The multi-level dance club has hosted drag acts and competitions ("So You Think You Can Drag?"), including Miss Gay Heart of America and performances by RuPaul's Drag Race contestants Alaska Thunderfuck, Asia O'Hara, BenDeLaCreme, Bianca Del Rio, Sasha Velour, Shangela, and Yuhua Hamasaki, among others. Local drag queen Nina West hosts the show "Heels of Horror" annually, as well as drag competitions.

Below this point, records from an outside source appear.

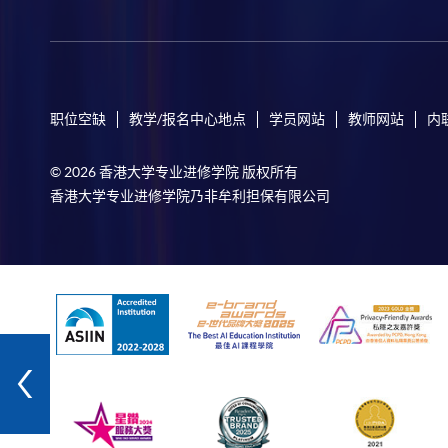
职位空缺
教学/报名中心地点
学员网站
教师网站
内
© 2026 香港大学专业进修学院 版权所有
香港大学专业进修学院乃非牟利担保有限公司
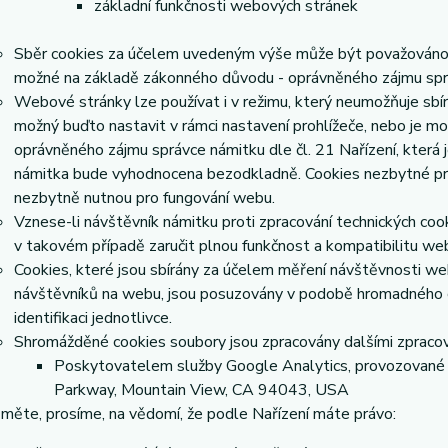
základní funkčnosti webových stránek
Sběr cookies za účelem uvedeným výše může být považováno z
možné na základě zákonného důvodu - oprávněného zájmu správc
Webové stránky lze používat i v režimu, který neumožňuje sbír
možný buďto nastavit v rámci nastavení prohlížeče, nebo je m
oprávněného zájmu správce námitku dle čl. 21 Nařízení, která 
námitka bude vyhodnocena bezodkladně. Cookies nezbytné p
nezbytně nutnou pro fungování webu.
Vznese-li návštěvník námitku proti zpracování technických co
v takovém případě zaručit plnou funkčnost a kompatibilitu we
Cookies, které jsou sbírány za účelem měření návštěvnosti webu
návštěvníků na webu, jsou posuzovány v podobě hromadného 
identifikaci jednotlivce.
Shromážděné cookies soubory jsou zpracovány dalšími zpracov
Poskytovatelem služby Google Analytics, provozované 
Parkway, Mountain View, CA 94043, USA
měte, prosíme, na vědomí, že podle Nařízení máte právo:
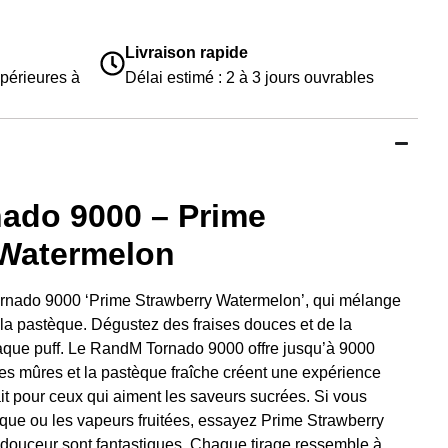
Livraison rapide
périeures à
Délai estimé : 2 à 3 jours ouvrables
ado 9000 – Prime
 Watermelon
rnado 9000 ‘Prime Strawberry Watermelon’, qui mélange
 la pastèque.
Dégustez des fraises douces et de la
aque puff. Le RandM Tornado 9000 offre jusqu’à 9000
ses mûres et la pastèque fraîche créent une expérience
fait pour ceux qui aiment les saveurs sucrées.
Si vous
tèque ou les vapeurs fruitées, essayez Prime Strawberry
 douceur sont fantastiques. Chaque tirage ressemble à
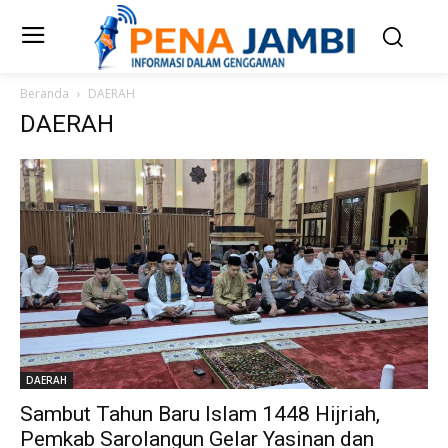
Beranda
DAERAH
DAERAH
DAERAH
Sambut Tahun Baru Islam 1448 Hijriah,
Pemkab Sarolangun Gelar Yasinan dan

Rajesh Lahoti is an owner of the bar.

Axis has been described at Columbus' most popular gay bar. In 2001, the bar's general manager estimated that 20 to 25 percent of clientele were Ohio State University students. In 2014, Axis' fifth annual "Night of 100 Drag Queens" reportedly broke the record for the largest drag show, with 55 participants, who performed to "It's Raining Men". Also in 2014, Axis hosted the inaugural Shooting Star Awards, and won the award for Best Nightclub. The nightclub hosted Miss Gay USofA at Large in 2016.

==Reception==
Shawnie Kelley, author of Insiders' Guide to Columbus, Ohio (2003), said the bar "is becoming a staple of Columbus nightlife for gay and straight, men and women alike".